Pixel, Resolution and Framebuffer
Pixel, resolution and framebuffer are frequently used terminologies in computer graphics. Let us understand them one by one.
The pixel is the smallest addressable unit of an image. It is also known as pel or picture element. Real-world objects are continuous in nature and hence they have infinite samples. When they are converted into an image and displayed on the monitor screen, only finite samples are taken into consideration. Ultimately, the object on the computer screen is a collection of pixels.
Like the digital image, the monitor screen is also divided into a grid, consisting n rows and m columns. Each cell on this grid is also referred to as a pixel. Each grey/black cell in the figure corresponds to one pixel.
On zooming in the image, we can get a better idea of the pixel. Each square in the Figure represents one pixel.
For a grayscale image, pixel value varies from 0 to 255, where 0 represents black colour and 255 represents white colour. In between range represents the grey shades with varying intensities.

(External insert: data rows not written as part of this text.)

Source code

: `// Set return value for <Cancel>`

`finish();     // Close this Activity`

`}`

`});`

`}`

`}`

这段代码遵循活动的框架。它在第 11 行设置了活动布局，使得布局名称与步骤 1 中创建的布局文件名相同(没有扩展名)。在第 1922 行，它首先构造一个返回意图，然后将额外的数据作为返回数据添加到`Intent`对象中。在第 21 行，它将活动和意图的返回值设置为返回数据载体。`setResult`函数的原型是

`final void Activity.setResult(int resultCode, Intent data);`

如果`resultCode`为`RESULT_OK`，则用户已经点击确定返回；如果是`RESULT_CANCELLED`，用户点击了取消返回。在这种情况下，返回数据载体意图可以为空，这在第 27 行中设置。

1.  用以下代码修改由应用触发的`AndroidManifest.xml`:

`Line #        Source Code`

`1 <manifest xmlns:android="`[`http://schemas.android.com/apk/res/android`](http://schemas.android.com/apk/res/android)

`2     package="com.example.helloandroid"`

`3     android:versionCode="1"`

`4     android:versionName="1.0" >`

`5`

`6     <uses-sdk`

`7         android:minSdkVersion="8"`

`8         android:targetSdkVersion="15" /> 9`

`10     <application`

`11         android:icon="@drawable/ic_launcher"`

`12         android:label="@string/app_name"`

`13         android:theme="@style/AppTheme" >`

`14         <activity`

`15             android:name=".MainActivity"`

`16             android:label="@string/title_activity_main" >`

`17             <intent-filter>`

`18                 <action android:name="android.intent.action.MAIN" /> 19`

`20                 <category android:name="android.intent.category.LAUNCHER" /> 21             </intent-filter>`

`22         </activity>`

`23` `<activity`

For a colour image, each pixel is a triplet of colour (R, G, B) consisting of proportions of red, green and blue colour. The mixture of these three components determines the final colour of the pixel on the monitor screen. The value of each component varies from 0 to 255, resulting in 255 x 255 x 255 = approximately 17 million different shades of colour.
The maximum number of pixels that can be displayed without overlap on the monitor screen is called screen resolution. The typical resolution on high-quality systems is 1280 by 1024. Such high-resolution systems are often referred to as
Images on the monitor screen are described by their resolution. An image with a resolution 800 x 600 means that the image has 800 pixels in each row and 600 pixels in each column. Image contains total
800 x 600 = 4, 80, 000 pixels.
As resolution decreases, fewer samples will be captured and image quality gets poor. Images with resolutions 256 x 256, 64 x 64 and 16 x 16 are shown in the below figure.

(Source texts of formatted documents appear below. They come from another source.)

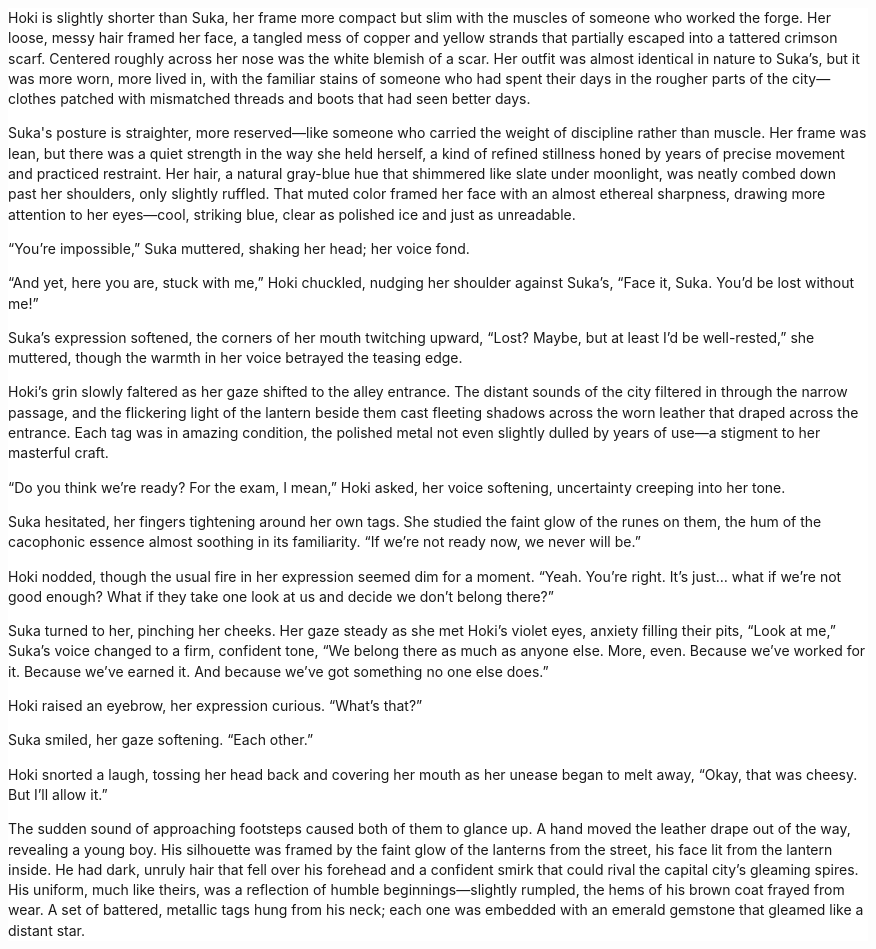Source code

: Hoki is slightly shorter than Suka, her frame more compact but slim with the muscles of someone who worked the forge. Her loose, messy hair framed her face, a tangled mess of copper and yellow strands that partially escaped into a tattered crimson scarf. Centered roughly across her nose was the white blemish of a scar. Her outfit was almost identical in nature to Suka’s, but it was more worn, more lived in, with the familiar stains of someone who had spent their days in the rougher parts of the city—clothes patched with mismatched threads and boots that had seen better days.

Suka's posture is straighter, more reserved—like someone who carried the weight of discipline rather than muscle. Her frame was lean, but there was a quiet strength in the way she held herself, a kind of refined stillness honed by years of precise movement and practiced restraint. Her hair, a natural gray-blue hue that shimmered like slate under moonlight, was neatly combed down past her shoulders, only slightly ruffled. That muted color framed her face with an almost ethereal sharpness, drawing more attention to her eyes—cool, striking blue, clear as polished ice and just as unreadable. 

“You’re impossible,” Suka muttered, shaking her head; her voice fond.

“And yet, here you are, stuck with me,” Hoki chuckled, nudging her shoulder against Suka’s, “Face it, Suka. You’d be lost without me!”

Suka’s expression softened, the corners of her mouth twitching upward, “Lost? Maybe, but at least I’d be well-rested,” she muttered, though the warmth in her voice betrayed the teasing edge.

Hoki’s grin slowly faltered as her gaze shifted to the alley entrance. The distant sounds of the city filtered in through the narrow passage, and the flickering light of the lantern beside them cast fleeting shadows across the worn leather that draped across the entrance. Each tag was in amazing condition, the polished metal not even slightly dulled by years of use—a stigment to her masterful craft.

“Do you think we’re ready? For the exam, I mean,” Hoki asked, her voice softening, uncertainty creeping into her tone.

Suka hesitated, her fingers tightening around her own tags. She studied the faint glow of the runes on them, the hum of the cacophonic essence almost soothing in its familiarity. “If we’re not ready now, we never will be.”

Hoki nodded, though the usual fire in her expression seemed dim for a moment. “Yeah. You’re right. It’s just… what if we’re not good enough? What if they take one look at us and decide we don’t belong there?”

Suka turned to her, pinching her cheeks. Her gaze steady as she met Hoki’s violet eyes, anxiety filling their pits, “Look at me,” Suka’s voice changed to a firm, confident tone, “We belong there as much as anyone else. More, even. Because we’ve worked for it. Because we’ve earned it. And because we’ve got something no one else does.”

Hoki raised an eyebrow, her expression curious. “What’s that?”

Suka smiled, her gaze softening. “Each other.”

Hoki snorted a laugh, tossing her head back and covering her mouth as her unease began to melt away, “Okay, that was cheesy. But I’ll allow it.”

The sudden sound of approaching footsteps caused both of them to glance up. A hand moved the leather drape out of the way, revealing a young boy. His silhouette was framed by the faint glow of the lanterns from the street, his face lit from the lantern inside. He had dark, unruly hair that fell over his forehead and a confident smirk that could rival the capital city’s gleaming spires. His uniform, much like theirs, was a reflection of humble beginnings—slightly rumpled, the hems of his brown coat frayed from wear. A set of battered, metallic tags hung from his neck; each one was embedded with an emerald gemstone that gleamed like a distant star.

We can consider the screen picture as a two-dimensional grid of pixels. The raster system displays the picture by drawing pixels in a row by row from left to right. Picture definition is stored in a memory called the refresh buffer or frame buffer.

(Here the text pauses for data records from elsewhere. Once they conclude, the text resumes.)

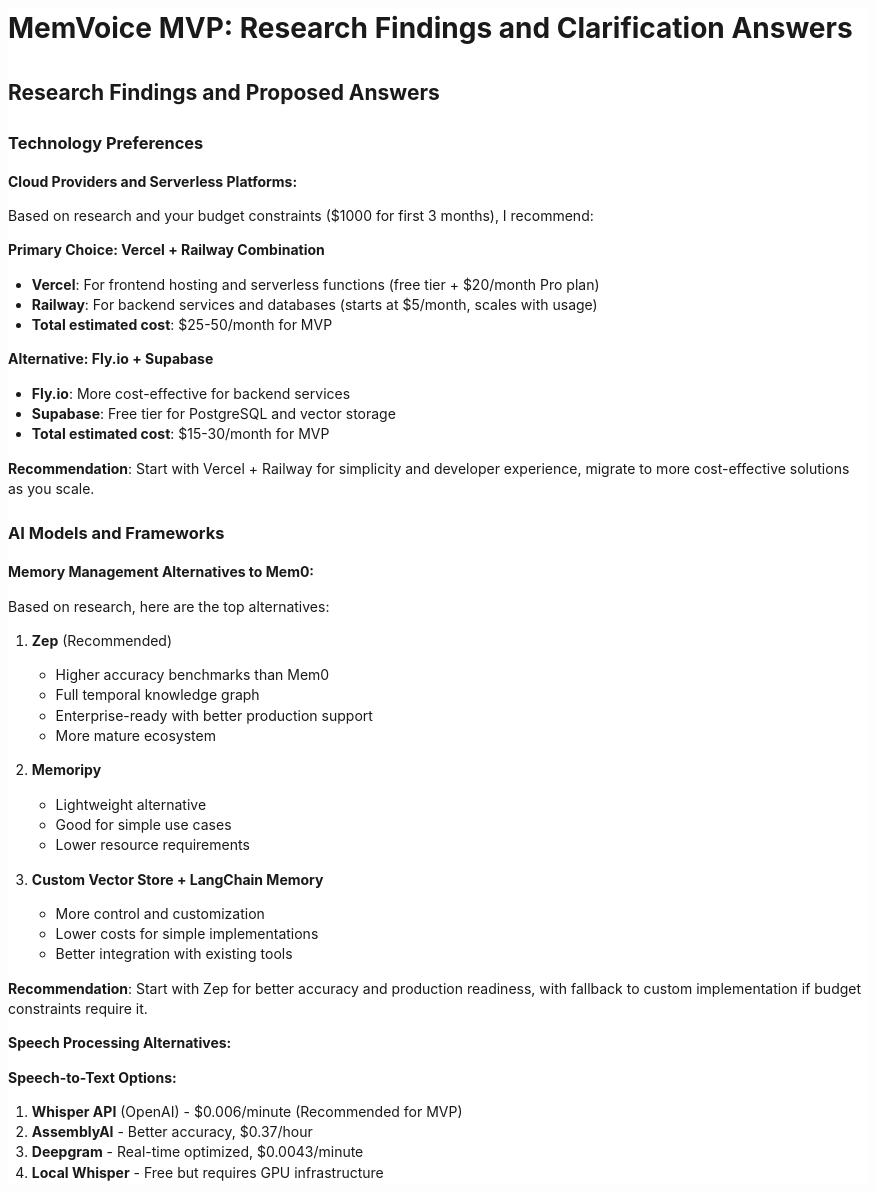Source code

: # MemVoice MVP: Research Findings and Clarification Answers

## Research Findings and Proposed Answers

### Technology Preferences

**Cloud Providers and Serverless Platforms:**

Based on research and your budget constraints ($1000 for first 3 months), I recommend:

**Primary Choice: Vercel + Railway Combination**
- **Vercel**: For frontend hosting and serverless functions (free tier + $20/month Pro plan)
- **Railway**: For backend services and databases (starts at $5/month, scales with usage)
- **Total estimated cost**: $25-50/month for MVP

**Alternative: Fly.io + Supabase**
- **Fly.io**: More cost-effective for backend services
- **Supabase**: Free tier for PostgreSQL and vector storage
- **Total estimated cost**: $15-30/month for MVP

**Recommendation**: Start with Vercel + Railway for simplicity and developer experience, migrate to more cost-effective solutions as you scale.

### AI Models and Frameworks

**Memory Management Alternatives to Mem0:**

Based on research, here are the top alternatives:

1. **Zep** (Recommended)
   - Higher accuracy benchmarks than Mem0
   - Full temporal knowledge graph
   - Enterprise-ready with better production support
   - More mature ecosystem

2. **Memoripy**
   - Lightweight alternative
   - Good for simple use cases
   - Lower resource requirements

3. **Custom Vector Store + LangChain Memory**
   - More control and customization
   - Lower costs for simple implementations
   - Better integration with existing tools

**Recommendation**: Start with Zep for better accuracy and production readiness, with fallback to custom implementation if budget constraints require it.

**Speech Processing Alternatives:**

**Speech-to-Text Options:**
1. **Whisper API** (OpenAI) - $0.006/minute (Recommended for MVP)
2. **AssemblyAI** - Better accuracy, $0.37/hour
3. **Deepgram** - Real-time optimized, $0.0043/minute
4. **Local Whisper** - Free but requires GPU infrastructure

The scene to be displayed is first loaded into the frame buffer in the form of intensity values. Ideally, the size of the frame buffer is the same as the screen resolution. The intensity value from the top left location of the frame buffer is retrieved and painted at a top left location on the screen. The second pixel of the same row is painted soon after that and this process continues.
Frame buffers in raster display store individual pixels of the scene, whereas in the case of random scan display, frame buffers store commands for drawing the scene.
Suppose a system has a resolution of 1280 x 1280 and it supports 24 bits per pixel. The memory requirement for the frame buffer is :
Number of pixel = 1280 x 1280 = 16, 38, 400
Number of bits = Number of pixels x Number of bits/pixel
= 16, 38, 400 x 24
= 3, 93, 21, 600 bits
= 39321600/8 = 49,15,200 Bytes (∵ 1 Byte = 8 bits)
= 49,15,200/1024 = 4800 KB (∵ 1 KB = 1024 Bytes)
= 4800/1024 = 4.69 MB (∵ 1 MB = 1024 KB)
Thus, the system having a screen resolution of 1280 x 1280 and supporting 24 bits per pixel requires 4.69 MB of memory for the frame buffer.
The frame buffer is known as a bitmap if it uses one bit per pixel. It is known as a pixmap if it uses multiple bits per pixel. A bitmap is used in a bi-level system while a pixmap is used in a system supporting multiple colors.
Sometimes additional alpha channel is retained to adjust the transparency of the pixel.